## AIM OF THE EXERCISE
Transcribe exactly the lines from the one containing "1086 81 72.23" through the end of the entries, including both the first and the last, and nothing else.

## Stored data entries
━━━━━━━━━━━━━━━━━━━━

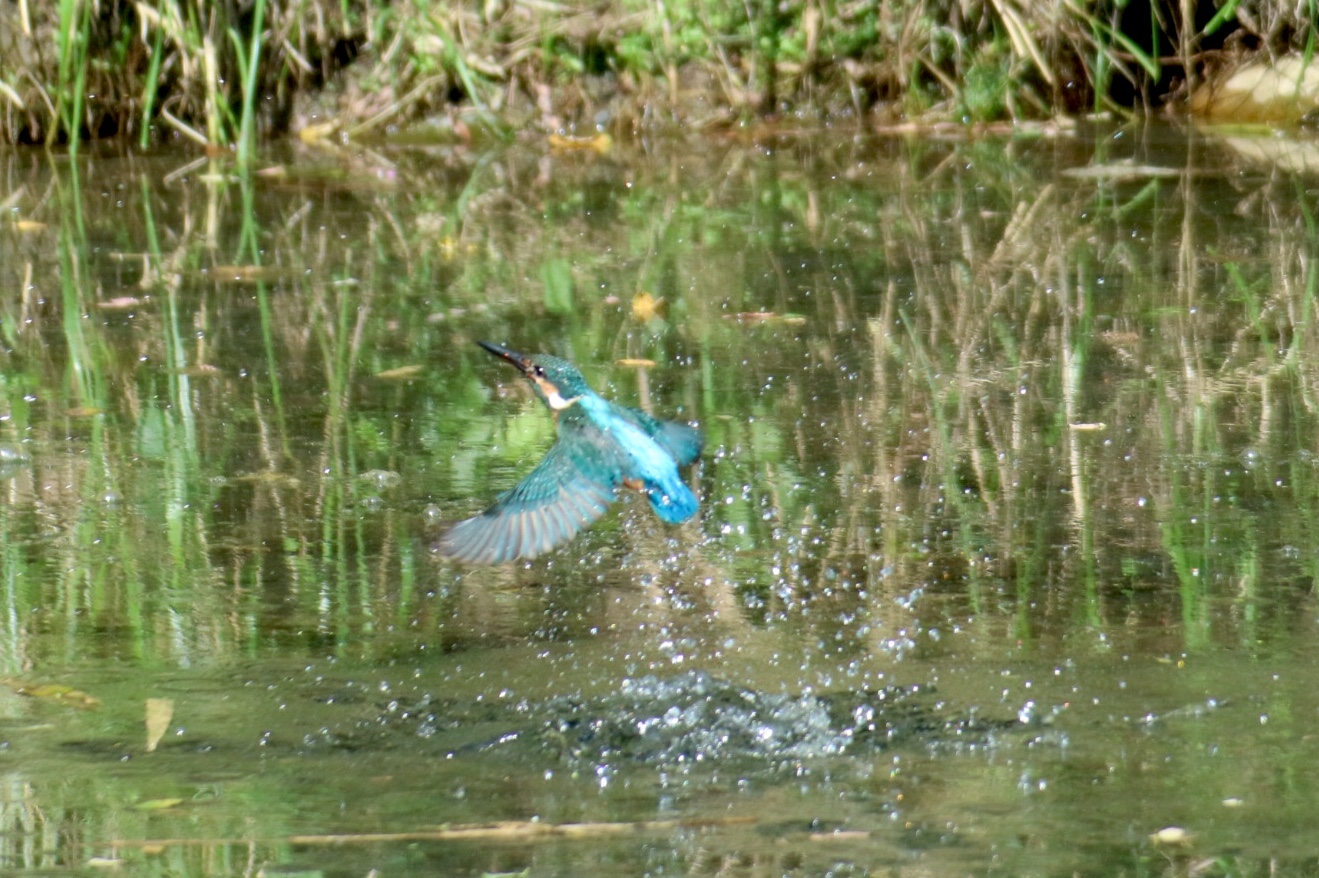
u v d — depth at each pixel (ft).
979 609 25.89
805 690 23.16
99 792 20.25
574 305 44.21
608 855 18.58
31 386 37.78
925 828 19.22
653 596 26.68
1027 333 40.68
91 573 27.53
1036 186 58.08
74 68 68.69
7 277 47.73
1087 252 48.26
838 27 72.49
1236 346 39.04
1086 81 72.23
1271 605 25.64
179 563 27.96
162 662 24.12
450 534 19.10
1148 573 27.04
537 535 19.15
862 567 27.73
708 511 30.48
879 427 34.50
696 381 37.60
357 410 36.06
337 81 72.64
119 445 33.96
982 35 71.92
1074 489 30.91
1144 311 42.09
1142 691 22.88
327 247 51.34
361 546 28.78
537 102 72.74
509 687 23.39
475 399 36.73
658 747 21.57
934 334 40.78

━━━━━━━━━━━━━━━━━━━━

## ANSWER SECTION
1086 81 72.23
1271 605 25.64
179 563 27.96
162 662 24.12
450 534 19.10
1148 573 27.04
537 535 19.15
862 567 27.73
708 511 30.48
879 427 34.50
696 381 37.60
357 410 36.06
337 81 72.64
119 445 33.96
982 35 71.92
1074 489 30.91
1144 311 42.09
1142 691 22.88
327 247 51.34
361 546 28.78
537 102 72.74
509 687 23.39
475 399 36.73
658 747 21.57
934 334 40.78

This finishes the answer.